_What to work on_.
Your answer should be each line of the entries that contains the word "shall", copied in full.

_Dataset excerpts_.
:::

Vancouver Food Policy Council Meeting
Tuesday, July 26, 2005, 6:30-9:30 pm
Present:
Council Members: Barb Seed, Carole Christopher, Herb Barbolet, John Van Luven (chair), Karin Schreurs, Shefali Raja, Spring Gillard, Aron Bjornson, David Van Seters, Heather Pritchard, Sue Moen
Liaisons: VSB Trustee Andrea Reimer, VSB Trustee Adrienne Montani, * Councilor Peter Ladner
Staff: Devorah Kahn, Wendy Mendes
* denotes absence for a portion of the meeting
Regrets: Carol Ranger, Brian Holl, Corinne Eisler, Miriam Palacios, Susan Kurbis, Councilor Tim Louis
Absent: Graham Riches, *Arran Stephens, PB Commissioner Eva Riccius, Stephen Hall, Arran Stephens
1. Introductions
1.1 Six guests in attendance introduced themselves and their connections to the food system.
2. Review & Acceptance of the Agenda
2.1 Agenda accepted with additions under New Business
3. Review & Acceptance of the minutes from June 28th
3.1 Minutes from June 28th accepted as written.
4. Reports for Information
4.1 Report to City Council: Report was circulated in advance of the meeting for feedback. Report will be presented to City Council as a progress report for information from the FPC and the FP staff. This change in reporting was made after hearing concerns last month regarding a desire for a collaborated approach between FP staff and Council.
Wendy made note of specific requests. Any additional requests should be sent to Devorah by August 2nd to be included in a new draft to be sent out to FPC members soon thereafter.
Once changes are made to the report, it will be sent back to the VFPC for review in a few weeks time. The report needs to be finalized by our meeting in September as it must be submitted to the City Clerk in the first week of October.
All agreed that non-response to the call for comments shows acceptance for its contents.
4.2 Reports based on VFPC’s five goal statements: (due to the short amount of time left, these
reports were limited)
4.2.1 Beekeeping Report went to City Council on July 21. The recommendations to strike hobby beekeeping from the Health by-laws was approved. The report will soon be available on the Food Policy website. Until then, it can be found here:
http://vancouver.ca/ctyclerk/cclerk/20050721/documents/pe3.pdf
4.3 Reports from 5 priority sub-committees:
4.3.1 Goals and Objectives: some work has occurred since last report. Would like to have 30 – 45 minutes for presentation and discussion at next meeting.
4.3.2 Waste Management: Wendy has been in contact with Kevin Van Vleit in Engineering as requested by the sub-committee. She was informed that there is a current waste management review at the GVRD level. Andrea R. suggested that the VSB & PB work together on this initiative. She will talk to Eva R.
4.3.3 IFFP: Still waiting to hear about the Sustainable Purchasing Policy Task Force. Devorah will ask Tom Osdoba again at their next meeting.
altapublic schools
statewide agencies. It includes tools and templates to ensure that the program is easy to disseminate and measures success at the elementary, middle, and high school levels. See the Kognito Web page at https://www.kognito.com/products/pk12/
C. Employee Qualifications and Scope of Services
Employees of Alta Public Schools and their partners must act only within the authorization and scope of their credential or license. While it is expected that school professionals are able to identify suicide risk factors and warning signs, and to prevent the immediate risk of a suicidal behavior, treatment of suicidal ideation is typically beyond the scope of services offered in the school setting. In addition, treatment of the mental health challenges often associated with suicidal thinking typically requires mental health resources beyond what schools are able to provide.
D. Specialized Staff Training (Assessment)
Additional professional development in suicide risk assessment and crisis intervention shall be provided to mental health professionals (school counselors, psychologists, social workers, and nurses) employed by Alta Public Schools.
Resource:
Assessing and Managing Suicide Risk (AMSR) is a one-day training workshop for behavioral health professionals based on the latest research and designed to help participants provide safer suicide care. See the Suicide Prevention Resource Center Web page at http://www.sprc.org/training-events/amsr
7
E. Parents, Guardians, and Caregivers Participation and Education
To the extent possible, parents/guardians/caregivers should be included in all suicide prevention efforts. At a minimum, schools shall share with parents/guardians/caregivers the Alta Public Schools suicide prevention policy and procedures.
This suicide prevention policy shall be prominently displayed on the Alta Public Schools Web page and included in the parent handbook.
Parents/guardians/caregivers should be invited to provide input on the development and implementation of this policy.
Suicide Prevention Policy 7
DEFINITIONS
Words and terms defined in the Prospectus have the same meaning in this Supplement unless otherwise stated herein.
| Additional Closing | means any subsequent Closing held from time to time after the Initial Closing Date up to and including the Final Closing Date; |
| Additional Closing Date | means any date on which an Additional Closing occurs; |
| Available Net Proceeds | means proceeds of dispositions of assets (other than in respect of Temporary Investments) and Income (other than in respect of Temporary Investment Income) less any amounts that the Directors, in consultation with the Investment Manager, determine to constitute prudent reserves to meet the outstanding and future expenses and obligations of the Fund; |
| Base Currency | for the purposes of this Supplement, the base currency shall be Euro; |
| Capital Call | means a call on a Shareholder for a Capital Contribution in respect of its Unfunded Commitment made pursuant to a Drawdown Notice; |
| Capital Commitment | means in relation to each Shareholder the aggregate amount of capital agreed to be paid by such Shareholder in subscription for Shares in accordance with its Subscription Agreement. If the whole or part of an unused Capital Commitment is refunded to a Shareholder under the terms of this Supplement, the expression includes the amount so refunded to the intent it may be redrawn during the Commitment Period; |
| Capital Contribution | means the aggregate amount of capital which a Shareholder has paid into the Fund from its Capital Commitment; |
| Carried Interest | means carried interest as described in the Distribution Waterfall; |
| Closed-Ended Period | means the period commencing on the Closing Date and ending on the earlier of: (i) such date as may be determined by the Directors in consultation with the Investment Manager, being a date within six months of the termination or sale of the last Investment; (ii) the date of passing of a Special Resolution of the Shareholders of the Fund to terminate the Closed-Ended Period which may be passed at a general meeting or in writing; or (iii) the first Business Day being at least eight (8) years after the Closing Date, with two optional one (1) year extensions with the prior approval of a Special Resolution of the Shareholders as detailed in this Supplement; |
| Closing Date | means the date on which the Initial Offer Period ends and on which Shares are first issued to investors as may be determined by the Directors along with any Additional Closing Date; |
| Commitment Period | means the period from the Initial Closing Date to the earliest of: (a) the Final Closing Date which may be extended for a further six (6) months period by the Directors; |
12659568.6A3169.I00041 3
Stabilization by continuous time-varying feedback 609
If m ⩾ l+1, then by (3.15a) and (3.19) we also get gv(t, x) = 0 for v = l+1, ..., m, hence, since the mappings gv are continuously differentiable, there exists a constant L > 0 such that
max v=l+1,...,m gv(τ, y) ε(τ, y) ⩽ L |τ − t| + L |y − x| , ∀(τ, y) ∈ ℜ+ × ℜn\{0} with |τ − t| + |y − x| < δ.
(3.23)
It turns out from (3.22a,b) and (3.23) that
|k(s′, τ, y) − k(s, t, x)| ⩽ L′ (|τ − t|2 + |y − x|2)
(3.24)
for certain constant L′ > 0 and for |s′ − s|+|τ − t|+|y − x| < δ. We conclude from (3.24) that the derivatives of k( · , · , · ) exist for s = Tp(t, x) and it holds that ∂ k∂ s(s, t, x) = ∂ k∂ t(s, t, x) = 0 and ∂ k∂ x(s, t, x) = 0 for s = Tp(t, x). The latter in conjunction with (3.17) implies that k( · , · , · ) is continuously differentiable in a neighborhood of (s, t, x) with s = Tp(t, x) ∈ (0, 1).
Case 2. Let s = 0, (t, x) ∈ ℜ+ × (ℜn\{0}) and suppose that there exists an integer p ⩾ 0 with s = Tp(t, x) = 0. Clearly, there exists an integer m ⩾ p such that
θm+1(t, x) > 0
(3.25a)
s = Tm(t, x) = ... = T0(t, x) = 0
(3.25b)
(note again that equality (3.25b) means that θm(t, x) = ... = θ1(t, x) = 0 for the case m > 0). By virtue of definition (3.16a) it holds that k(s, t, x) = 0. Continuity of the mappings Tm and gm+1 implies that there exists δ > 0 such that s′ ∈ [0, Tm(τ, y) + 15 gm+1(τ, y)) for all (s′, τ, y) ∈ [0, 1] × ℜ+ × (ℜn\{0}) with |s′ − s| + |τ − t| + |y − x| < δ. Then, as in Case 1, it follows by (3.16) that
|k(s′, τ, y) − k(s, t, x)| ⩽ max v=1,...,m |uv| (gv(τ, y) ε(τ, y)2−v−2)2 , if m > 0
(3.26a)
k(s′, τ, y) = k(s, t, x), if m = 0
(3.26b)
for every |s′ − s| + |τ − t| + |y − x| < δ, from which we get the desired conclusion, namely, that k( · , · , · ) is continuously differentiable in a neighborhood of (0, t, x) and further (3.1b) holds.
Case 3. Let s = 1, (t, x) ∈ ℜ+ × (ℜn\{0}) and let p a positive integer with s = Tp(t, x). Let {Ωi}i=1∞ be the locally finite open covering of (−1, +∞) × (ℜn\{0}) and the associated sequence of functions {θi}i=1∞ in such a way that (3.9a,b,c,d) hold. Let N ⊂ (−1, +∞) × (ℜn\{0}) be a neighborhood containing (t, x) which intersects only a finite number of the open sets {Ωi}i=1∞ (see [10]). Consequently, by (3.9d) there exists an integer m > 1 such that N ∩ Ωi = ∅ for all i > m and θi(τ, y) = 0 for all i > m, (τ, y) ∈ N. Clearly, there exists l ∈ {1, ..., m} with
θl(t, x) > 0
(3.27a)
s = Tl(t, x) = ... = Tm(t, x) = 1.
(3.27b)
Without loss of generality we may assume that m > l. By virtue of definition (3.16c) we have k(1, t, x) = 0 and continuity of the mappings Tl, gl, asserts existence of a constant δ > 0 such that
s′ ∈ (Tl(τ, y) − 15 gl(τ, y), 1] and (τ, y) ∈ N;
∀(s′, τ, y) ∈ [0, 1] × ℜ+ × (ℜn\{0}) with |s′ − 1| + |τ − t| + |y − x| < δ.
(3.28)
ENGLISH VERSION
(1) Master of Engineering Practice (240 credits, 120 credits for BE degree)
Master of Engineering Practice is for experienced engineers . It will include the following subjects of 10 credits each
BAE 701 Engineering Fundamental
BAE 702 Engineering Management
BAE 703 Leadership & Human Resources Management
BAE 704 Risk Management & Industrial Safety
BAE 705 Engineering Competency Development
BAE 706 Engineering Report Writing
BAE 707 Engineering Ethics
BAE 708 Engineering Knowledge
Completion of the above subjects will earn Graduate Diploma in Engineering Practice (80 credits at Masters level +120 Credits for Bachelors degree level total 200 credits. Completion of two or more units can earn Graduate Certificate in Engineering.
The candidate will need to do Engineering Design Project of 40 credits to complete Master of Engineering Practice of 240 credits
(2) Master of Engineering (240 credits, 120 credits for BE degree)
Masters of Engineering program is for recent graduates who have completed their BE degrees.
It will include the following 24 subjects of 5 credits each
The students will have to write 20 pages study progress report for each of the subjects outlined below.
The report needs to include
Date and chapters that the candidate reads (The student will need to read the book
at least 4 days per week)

:::

_Solution to the problem_.
Additional professional development in suicide risk assessment and crisis intervention shall be provided to mental health professionals (school counselors, psychologists, social workers, and nurses) employed by Alta Public Schools.
To the extent possible, parents/guardians/caregivers should be included in all suicide prevention efforts. At a minimum, schools shall share with parents/guardians/caregivers the Alta Public Schools suicide prevention policy and procedures.
This suicide prevention policy shall be prominently displayed on the Alta Public Schools Web page and included in the parent handbook.
| Base Currency | for the purposes of this Supplement, the base currency shall be Euro; |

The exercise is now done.